Gaming Tech Sector Gears Up for Promising Q2 Earnings with Encouraging M&A Activity
As the second-quarter earnings season progresses, gaming technology companies are preparing to reveal their financial results. Analysts are predicting solid but not spectacular trends. Stifel analyst Jeffrey Stantial has provided insights into the anticipated performances of key players in the sector. Light & Wonder (NASDAQ: LNW) and PlayAGS (NYSE: AGS) are expected to surpass estimates for the June quarter, while International Game Technology (NYSE: IGT) is predicted to meet Wall Street forecasts. Everi (NYSE: EVRI), on the other hand, may fall short of expectations.
IGT is currently merging its global gaming and PlayDigital units with Everi in a $6.2 billion deal announced in February. This merger is expected to clarify IGT’s investment thesis, allowing the company to focus more on its highly profitable lottery segment.
“Our proprietary lottery sales tracker shows still muted ‘core’ sales, though content phasing & a potential Mega Millions price adjustment should bolster growth beginning in 2H24,” wrote Stantial.
The analyst rates IGT a “buy” but noted that second-quarter sales of lottery tickets and scratchers likely trended lower. “We believe soft core lottery trends mostly reflect well-discussed jackpot fatigue, though ongoing softness in low-income consumer spend and implications from persistent inflation & higher gas prices bear watching,” he said. “Based on our analysis of weekly Powerball & Mega Millions sales data, we estimate sales of multi-state jackpot games were in line year-over-year.”

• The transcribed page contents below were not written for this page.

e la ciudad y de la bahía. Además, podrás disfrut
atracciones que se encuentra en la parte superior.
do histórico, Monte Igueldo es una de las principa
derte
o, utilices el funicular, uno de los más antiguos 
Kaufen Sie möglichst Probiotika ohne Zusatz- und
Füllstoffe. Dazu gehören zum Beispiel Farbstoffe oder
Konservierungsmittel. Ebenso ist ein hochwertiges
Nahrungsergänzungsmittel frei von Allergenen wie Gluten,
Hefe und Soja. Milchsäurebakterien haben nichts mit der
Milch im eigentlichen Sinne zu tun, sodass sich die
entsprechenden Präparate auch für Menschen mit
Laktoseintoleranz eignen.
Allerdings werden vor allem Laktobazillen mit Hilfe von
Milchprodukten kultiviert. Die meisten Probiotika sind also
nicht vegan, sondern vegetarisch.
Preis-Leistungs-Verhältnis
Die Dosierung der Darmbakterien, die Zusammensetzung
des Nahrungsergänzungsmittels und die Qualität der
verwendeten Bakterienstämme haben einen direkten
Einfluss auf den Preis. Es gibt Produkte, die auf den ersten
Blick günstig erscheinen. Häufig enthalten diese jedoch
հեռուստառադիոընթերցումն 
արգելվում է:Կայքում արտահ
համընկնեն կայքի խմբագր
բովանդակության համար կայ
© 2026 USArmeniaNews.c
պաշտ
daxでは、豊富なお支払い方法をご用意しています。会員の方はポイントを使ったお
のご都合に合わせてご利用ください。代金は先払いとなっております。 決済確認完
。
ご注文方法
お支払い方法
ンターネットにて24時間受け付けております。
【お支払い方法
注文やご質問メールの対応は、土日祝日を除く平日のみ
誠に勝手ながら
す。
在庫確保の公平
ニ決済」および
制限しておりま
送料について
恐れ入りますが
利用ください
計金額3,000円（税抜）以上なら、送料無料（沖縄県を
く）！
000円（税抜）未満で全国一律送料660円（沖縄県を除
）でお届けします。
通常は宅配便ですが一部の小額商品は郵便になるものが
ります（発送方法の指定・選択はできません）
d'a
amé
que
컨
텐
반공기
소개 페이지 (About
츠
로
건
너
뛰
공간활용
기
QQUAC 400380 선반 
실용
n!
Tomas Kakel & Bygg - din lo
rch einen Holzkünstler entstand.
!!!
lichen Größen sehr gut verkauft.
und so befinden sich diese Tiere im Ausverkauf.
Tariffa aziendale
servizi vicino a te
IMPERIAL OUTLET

Attractive Valuations in the Gaming Tech Sector
Shares of slot machine manufacturers have shown mixed performances this year, but there are some standouts. Light & Wonder, for example, is up 28.71% since the start of 2024. The company, one of the largest in the space, is reducing debt and has demonstrated confidence in its shares with a $1 billion buyback plan announced last month. Stantial notes that across the slot supplier landscape, valuations are at historically depressed levels.
“Forward 1-year enterprise value/earnings before interest, taxes, depreciation, and amortization (EV/EBITDA) multiples are -37% to -17% below long-term averages ex-LNW, on Street estimates that seemingly embed stable casino gross gaming revenue (GGR) and North American slot replacement cycle,” according to the analyst.
Stantial observed that slot supplier stocks could benefit from lower interest rates but emphasized the importance of stock selection in the group moving forward.
M&A Activity in the Gaming Tech Sector
There have been signs of elevated consolidation activity in the gaming technology industry this year. Notable deals include the aforementioned IGT/Everi merger and Brightstar Capital Partners’ $1.1 billion offer for PlayAGS, which has faced opposition from some investors. Last week, Evolution AB announced its acquisition of Las Vegas-based Galaxy Gaming for $85 million.
These deals highlight the appetite among buyers for gaming tech firms, but competitive headwinds for smaller suppliers and depressed valuations on small-cap consumer cyclical stocks could limit large-scale mergers and acquisitions activity in the near term.
“While we don’t envision further large-scale M&A for our direct supplier coverage, we believe elevated M&A activity should help provide a floor for valuations while changes in ownership/execution on integration will need to be closely monitored for market share opportunity/risk,” concluded Stantial.